The data can be downloaded from synapse: https://doi.org/10.7303/syn22324937
It can be handy to use the command-line client for programmatic download, which can be installed using pip:
pip install synapseclient
Then one can log in using one's credentials ...
synapse login -u "username" -p "password"
... and download specific folders recursively:
synapse get -r syn22324937
Further steps were needed to make the CHBP data work using the MNE-BIDS package.
That effort is summarized in convert_chbp_to_bids.py
.
Note that future versions of the dataset may require modifications to this approach or render some of these measures unnecessary.
The current work is based on the dataset as it was available in July 2021.
We found a bug in the participants.tsv
file, leading to issues with the BIDS validator.
In the input data (July 2021), one can find a trailing whitespace until line 251. Then the line terminates at the last character of the “sex” column (F/M). We removed the whitespaces to ensure proper file-parsing.
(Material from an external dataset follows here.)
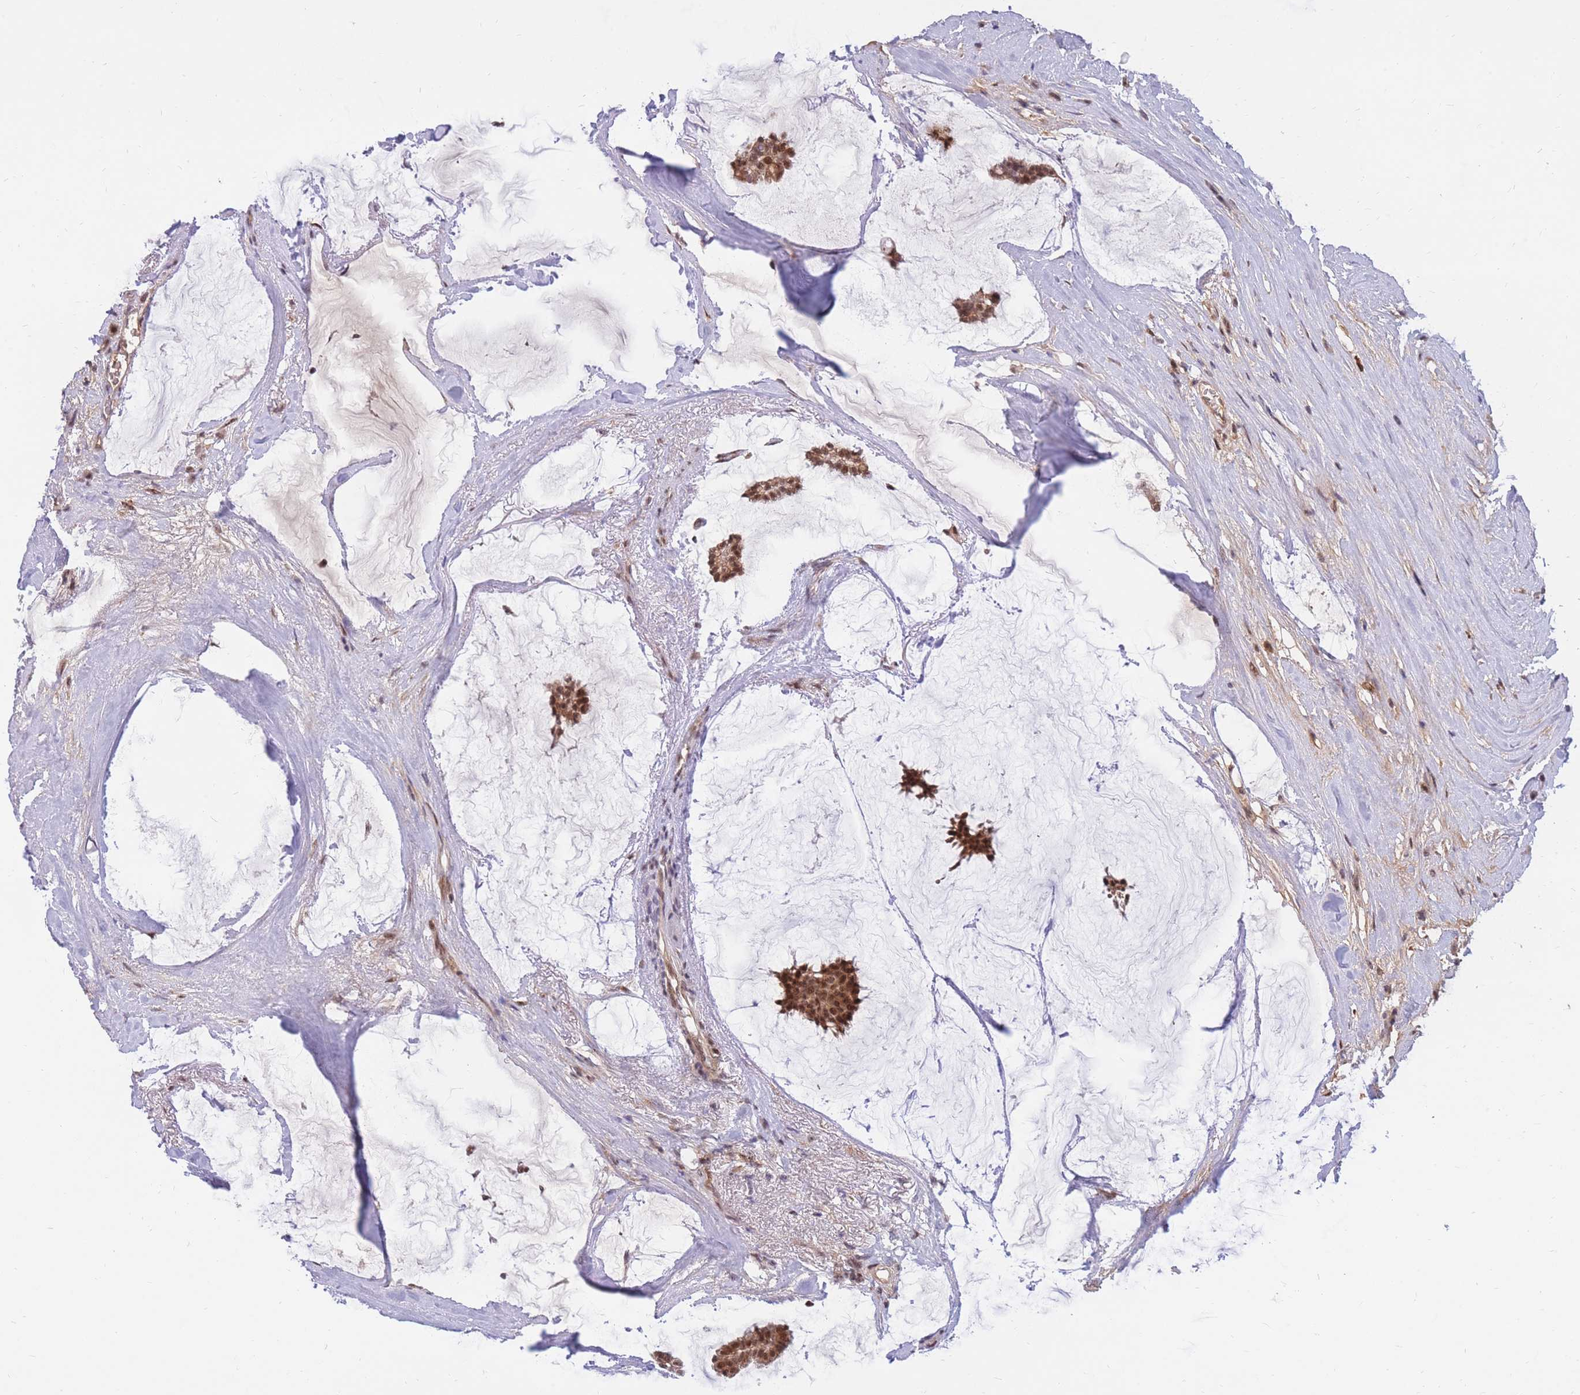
{"staining": {"intensity": "moderate", "quantity": ">75%", "location": "nuclear"}, "tissue": "breast cancer", "cell_type": "Tumor cells", "image_type": "cancer", "snomed": [{"axis": "morphology", "description": "Duct carcinoma"}, {"axis": "topography", "description": "Breast"}], "caption": "Immunohistochemical staining of breast cancer (infiltrating ductal carcinoma) exhibits medium levels of moderate nuclear protein positivity in about >75% of tumor cells.", "gene": "ERICH6B", "patient": {"sex": "female", "age": 93}}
Note that future versions of the dataset may require modifications to this approach or render some of these measures unnecessary.
After downloading the TUAB data, we first needed to create a BIDS dataset.
That effort is summarized in convert_tuh_to_bids.py
.
The development initiated by this work has been stabilized and released in the latest versions of packages we list as dependencies below. You can install these packages using pip. For their respective dependencies, consider the package websites:
The MNE-BIDS pipeline repository is not a package in the classical sense. We recommend using the latest version from GitHub. Please consider the installation instructions.